Last season he was sort of inaccessible, you had your two minutes with him and then you got out. It was about Frank trying to get into that office more to do his thing. Now he’s little closer in and so there’s more of an art to our scenes and our story.
Some people have described Garret as ‘mysterious’. Is that a good take on him?
It depends if you’re talking to the Garret Walker or you’re talking to me, and they’re very different perspectives. The perspective we get from Garret was really unexpected, doing all that sort of back door stuff with Raymond Tusk [the industrialist Walker assigned Frank to visit to sound out about the vice presidency, not realising the true mission was for Tusk to assess Frank’s suitability instead]. That created a bit of a mystery and a bit of ‘who is this guy?’ and that’s kind of cool.
He was also an interesting character in season one because out of everybody he seemed to know the least about what was going on.
That’s right, and that’s hard as an actor playing the part. If anyone asks what it’s like being manipulated by Frank Underwood he wouldn’t know what you’re talking about, because he doesn’t think he’s being manipulated at all, the audience might but from his perspective Frank’s just one of many advisors.
It must be doubly tricky because he’s a very smart guy even though he’s being played so much.
Exactly. If you read Shakespeare and look at Richard III or Iago in Othello, just twisting Othello around, you kind of ask ‘is he kidding?’ Othello’s this great leader, how can he possibly be this manipulated?

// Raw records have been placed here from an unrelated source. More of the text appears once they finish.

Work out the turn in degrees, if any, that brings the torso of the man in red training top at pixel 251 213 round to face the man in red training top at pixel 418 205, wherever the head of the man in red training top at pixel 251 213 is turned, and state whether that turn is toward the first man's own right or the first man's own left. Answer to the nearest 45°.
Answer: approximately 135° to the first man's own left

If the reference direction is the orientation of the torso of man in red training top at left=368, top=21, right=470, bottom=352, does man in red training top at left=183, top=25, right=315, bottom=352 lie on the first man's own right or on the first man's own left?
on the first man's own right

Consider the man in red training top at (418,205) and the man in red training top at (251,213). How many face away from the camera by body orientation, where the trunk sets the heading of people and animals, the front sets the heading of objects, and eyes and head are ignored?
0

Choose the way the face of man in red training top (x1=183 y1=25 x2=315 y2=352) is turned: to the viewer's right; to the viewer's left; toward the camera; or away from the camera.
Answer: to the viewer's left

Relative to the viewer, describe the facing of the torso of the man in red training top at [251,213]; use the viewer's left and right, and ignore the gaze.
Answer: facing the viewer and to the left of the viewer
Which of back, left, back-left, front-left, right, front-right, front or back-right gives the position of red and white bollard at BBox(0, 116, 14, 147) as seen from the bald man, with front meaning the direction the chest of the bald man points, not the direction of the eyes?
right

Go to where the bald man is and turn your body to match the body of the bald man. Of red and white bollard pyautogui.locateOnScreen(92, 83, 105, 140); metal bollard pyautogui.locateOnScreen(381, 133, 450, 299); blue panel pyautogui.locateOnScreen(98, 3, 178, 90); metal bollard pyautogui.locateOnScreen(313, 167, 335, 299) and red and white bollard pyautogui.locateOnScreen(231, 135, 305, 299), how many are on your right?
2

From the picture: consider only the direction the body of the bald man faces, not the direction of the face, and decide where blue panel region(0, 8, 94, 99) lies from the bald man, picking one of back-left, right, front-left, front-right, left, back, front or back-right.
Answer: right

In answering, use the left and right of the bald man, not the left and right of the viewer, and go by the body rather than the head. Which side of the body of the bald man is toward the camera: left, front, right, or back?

And you sit through a 3-hour production of it and really go with the journey because it’s very dramatic and classical. And [House of Cards creator] Beau Willimon has taken that model and imposed it on a very modern, contemporary, system. Frank Underwood is this terrific Richard III or Iago.
Talk about the production itself. Obviously you have to shoot and finalise every episode in the season before they’re available. Does it make it tricky to keep secrets?
I tease everybody when they ask me questions, but it hasn’t been that difficult. Everyone who works on it is closely monitored and nobody wants to spoil it, so we’re very careful about that.
Have you been flooded with offers since House of Cards?
Not right now but it’s got a little more exposure this year so I hope I get a little bit more. Actors are actors, we go from job to job and it’s a hard slog but I hope it’s opened doors.
How about the opposite effect? It’s a very visible role though in such a high profile project. Any danger of typecasting and just being the ‘president guy’?
[Laughing] I don’t know about my profile, nobody really recognises me. During hiatus I grow a beard. I don’t really know anything about what’s going on around me except for being so lucky and fortunate to enjoy this job so much. Working with Kevin and the crew has been a terrific experience.